Jaw-jacker69 I tip my hat to you. That is pretty impressive battling that slop all the way to the edge. I am curious about what size boat and power you have. Did you fish into the afternoon when it eased up a little?


----------



## Lucky Dawg (Oct 6, 2007)

I was heading to the edge in my 19' Polar, but did not make it. Too rough. Stopped about 9 miles from the pass and caught 1 large flounder. My neighbor then started throwing up, so we called it a day. Pretty nasty out there.


----------



## jaw-jacker69 (Oct 3, 2007)

> *wrightackle (12/3/2007)*Jaw-jacker69 I tip my hat to you. That is pretty impressive battling that slop all the way to the edge. I am curious about what size boat and power you have. Did you fish into the afternoon when it eased up a little?

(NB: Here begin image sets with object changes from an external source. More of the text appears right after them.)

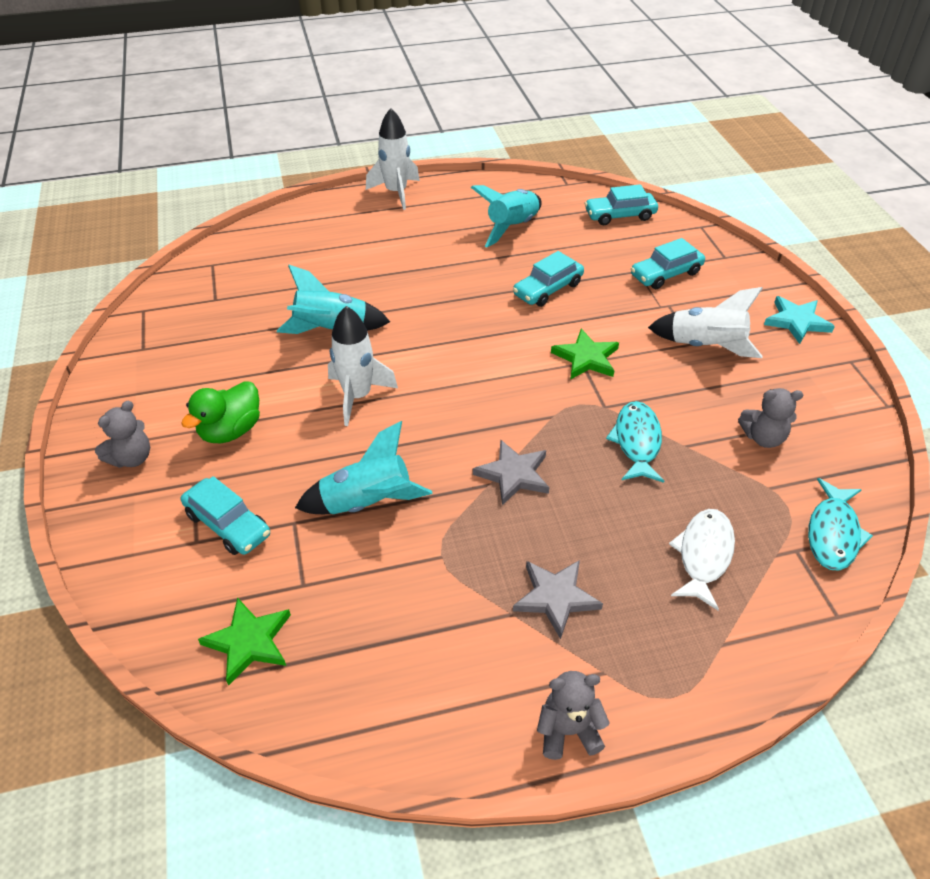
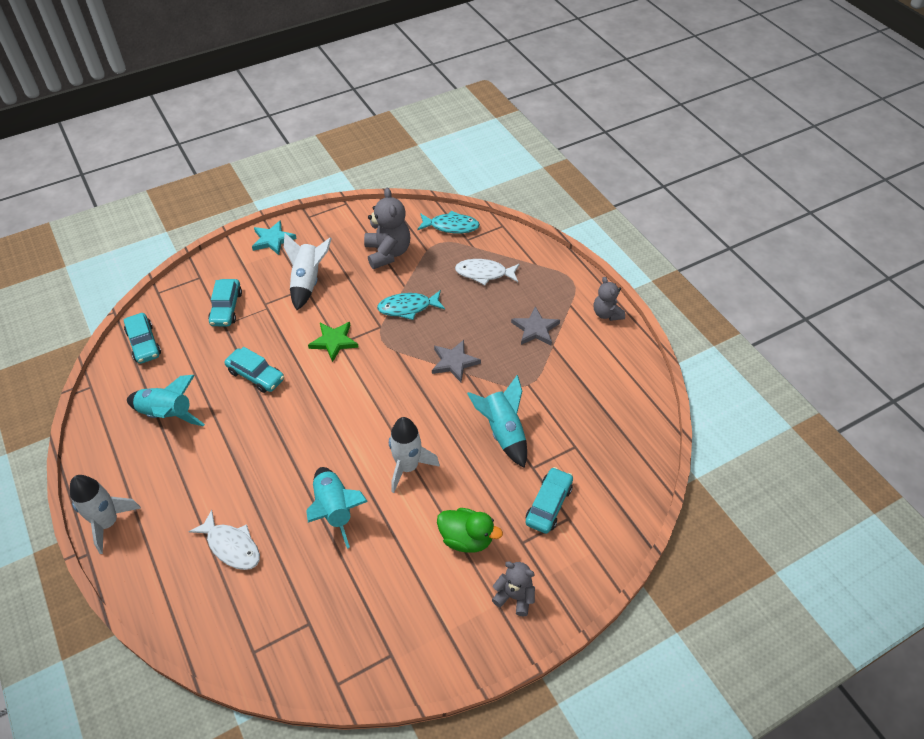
camera: 105 degrees left, 5 degrees up
(249, 642) = (622, 459): green star -> none
(329, 259) = (231, 546): none -> white fish
(666, 274) = (226, 308): turquoise car -> turquoise car turned 45 degrees clockwise
(763, 437) = (388, 253): grey teddy bear -> grey teddy bear, size x1.63

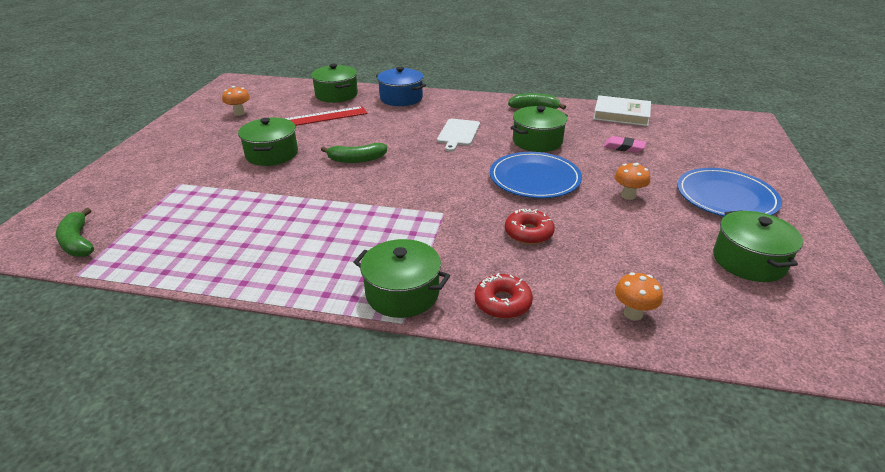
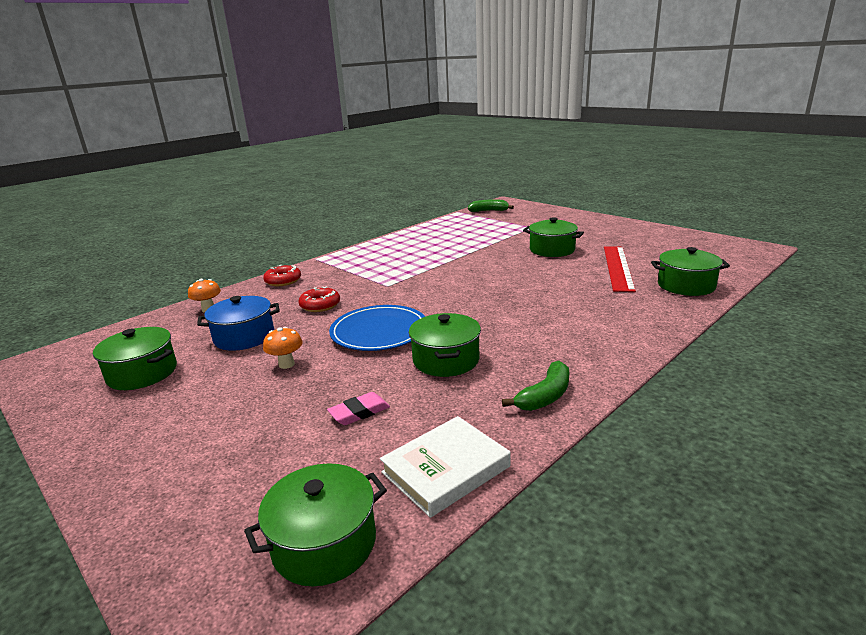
camera: 125 degrees right, 10 degrees down
(239, 113) = (656, 246): orange mushroom -> none
(356, 159) = (508, 273): green banana -> none
(401, 98) = (651, 316): blue pot -> blue pot (244, 337)
(402, 293) = (334, 262): green pot -> green pot (324, 543)
(458, 133) = (515, 323): white cutting board -> none
(726, 197) = (189, 420): blue plate -> none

I was fishing on on the Strikezone1. 223 Mako w/225. Handled the waves fine. Ran in the trough, once I hit the freighter, to the Avocet at 21 mph. Then to the edge. We fished from 7:00 am till 3:00 pmComing back in from the S.E., we cruised at 28 to 30 mph. Yes, we did hit some that seemed to have no bottom and usually she rides dry. Not Sat. Cross wind made for a wet ride going out. :reallycrying It was a case of, "If the boat could handle it." But, "If the crew could. Rock and a roll'n. We did loose some moster fish, but that is part of the game. :banghead:banghead


----------



## reefdonkey (Sep 30, 2007)

> *bigfishrookie (12/3/2007)*
> 
> 
> > *jaw-jacker69 (12/3/2007)*We made it out to the edge on Sat. Very bumpy, but atleast it did warm up. We ended up with many legal size red snaps, which were tossed along with several undersized, by 2", ambos.. The keepers we boxed on icewas 1:grouper 30" grouper, 2: 4 - 5# black snaps, 1: lane snap (biggest I ever seen), triggerfish (1: was a trashcan lid) and a bunch of mingos (average sz, no balloons). Water was clear green and still warm approx;74 ish. All fish were caught on small pins except mingos and triggers. Pics were taken, but I have yet to receive them. Yes it was rough, but to me, worth it. Had to get the fishing urge out of my system, if you know what I mean.:doh
> ...




Might be done for the year????



Nick


----------



## bigfishrookie (Oct 1, 2007)

> *reefdonkey (12/4/2007)*
> 
> 
> > *bigfishrookie (12/3/2007)*
> ...


As far as deep water- yep- probably done for the year. Schedule is limited. Probablywill look for bay grouper.


----------